# first snap w/ my camera



## emo (Dec 14, 2005)

finally i have a real camera ... i swaped my camera phone (nokia 6600) to FinePix S5100 from a fellow auctioneer from our local auction site.. i offered him my phone & add some cash, he agreed right away.. but his finepix dont have a user manual & Cd drivers, so as of now i'm trying to understand every features on it & to operate it properly .. i dont think it would be easy for me to come up a good photo with this... I MISS MY CAMERA PHONE  .. here's the pic. when i got home, an alarm clock that i bought from a thrift shop.. 







i already downloaded the user's manual... ahhrrrgg.. its confusing especially the techy terms


----------



## woodsac (Dec 14, 2005)

Your past shots with your phone are great. Can't wait to see what you do with a camera!


----------



## emo (Dec 14, 2005)

THANKS!! i'm a little bit frustrated 'coz its hard for me a make a good shot w/ it  i hope i will learn soon..

another try..


----------



## Eightball Walker (Dec 19, 2005)

Your shots will get better, it just takes time to get used to using the camera the right way. I wish I could go back to certain places and times to reshoot some pics, I know they would come out sooo much better, you'll get it, just keep practicing!

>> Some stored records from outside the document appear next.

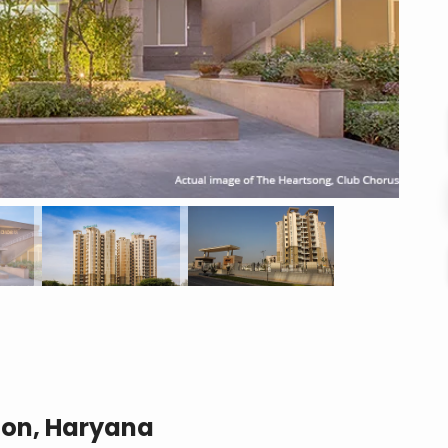
aon, Haryana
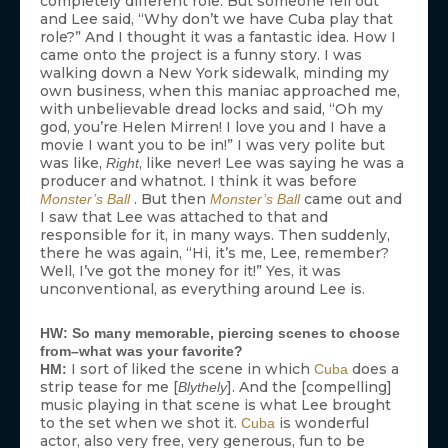
completely different role. But someone fell out
and Lee said, “Why don’t we have Cuba play that
role?” And I thought it was a fantastic idea. How I
came onto the project is a funny story. I was
walking down a New York sidewalk, minding my
own business, when this maniac approached me,
with unbelievable dread locks and said, “Oh my
god, you’re Helen Mirren! I love you and I have a
movie I want you to be in!” I was very polite but
was like,
, like never! Lee was saying he was a
Right
producer and whatnot. I think it was before
. But then
came out and
Monster’s Ball
Monster’s Ball
I saw that Lee was attached to that and
responsible for it, in many ways. Then suddenly,
there he was again, “Hi, it’s me, Lee, remember?
Well, I’ve got the money for it!” Yes, it was
unconventional, as everything around Lee is.
HW: So many memorable, piercing scenes to choose
from–what was your favorite?
I sort of liked the scene in which
does a
HM:
Cuba
strip tease for me [
]. And the [compelling]
Blythely
music playing in that scene is what Lee brought
to the set when we shot it.
is wonderful
Cuba
actor, also very free, very generous, fun to be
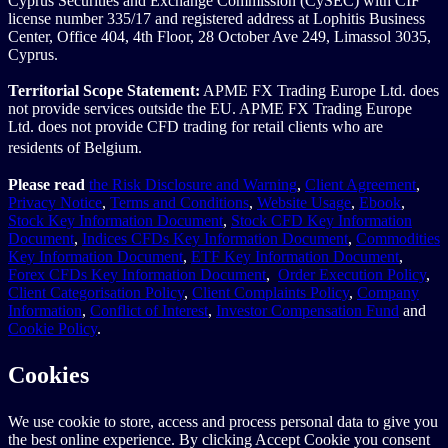
Cyprus Securities and Exchange Commission (CySEC) with CIF
license number 335/17 and registered address at Lophitis Business
Center, Office 404, 4th Floor, 28 October Ave 249, Limassol 3035,
Cyprus.
Territorial Scope Statement:
APME FX Trading Europe Ltd. does
not provide services outside the EU. APME FX Trading Europe
Ltd. does not provide CFD trading for retail clients who are
residents of Belgium.
Please read
the Risk Disclosure and Warning
,
Client Agreement
,
Privacy Notice
,
Terms and Conditions
,
Website Usage
,
Ebook
,
Stock Key Information Document
,
Stock CFD Key Information
Document
,
Indices CFDs Key Information Document
,
Commodities
Key Information Document
,
ETF Key Information Document
,
Forex CFDs Key Information Document
,
Order Execution Policy
,
Client Categorisation Policy
,
Client Complaints Policy
,
Company
Information
,
Conflict of Interest
,
Investor Compensation Fund
and
Cookie Policy
.
Cookies
We use cookie to store, access and process personal data to give you
the best online experience. By clicking Accept Cookie you consent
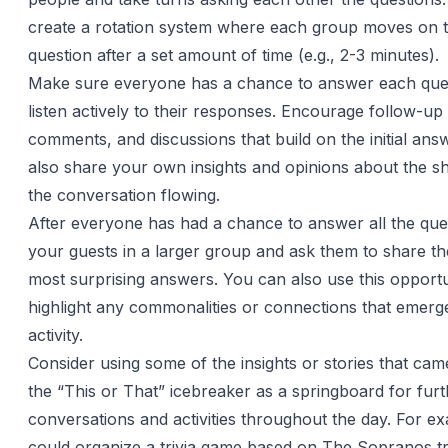
create a rotation system where each group moves on t
question after a set amount of time (e.g., 2-3 minutes).
Make sure everyone has a chance to answer each que
listen actively to their responses. Encourage follow-up
comments, and discussions that build on the initial an
also share your own insights and opinions about the s
the conversation flowing.
After everyone has had a chance to answer all the que
your guests in a larger group and ask them to share the
most surprising answers. You can also use this opportu
highlight any commonalities or connections that emerg
activity.
Consider using some of the insights or stories that cam
the “This or That” icebreaker as a springboard for fur
conversations and activities throughout the day. For e
could organize a trivia game based on The Sopranos tri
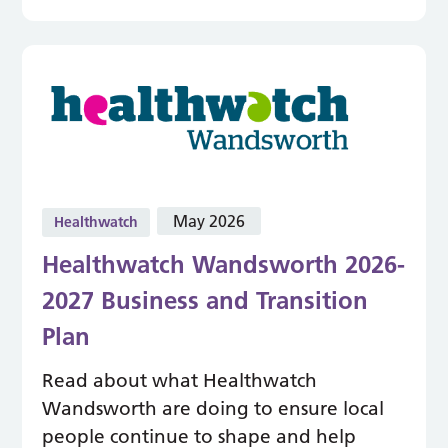
May 2026
Healthwatch
Healthwatch Wandsworth 2026-
2027 Business and Transition
Plan
Read about what Healthwatch
Wandsworth are doing to ensure local
people continue to shape and help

Your second shot looks good but maybe try to get the whole leaf in the pic, then afterwards you can crop to how you like, plus a tripod is an awesome investment for any shot you can take, it'll makea world of difference!


----------



## TheCanonMan (Dec 20, 2005)

IBM nono noooooooooooooooooooooo run little mac run !!!!!!!!!!!!!!


----------



## Taralyn Romero (Dec 21, 2005)

Glad to see you finally got a real camera - don't worry, you'll soon love using it.  Personally, I can't wait to see what you do with it...


----------



## emo (Dec 22, 2005)

Thank you all guys.. & Tara, thanks for you offer before  practice, practice, & pactice.. that is what i'm going to do...


----------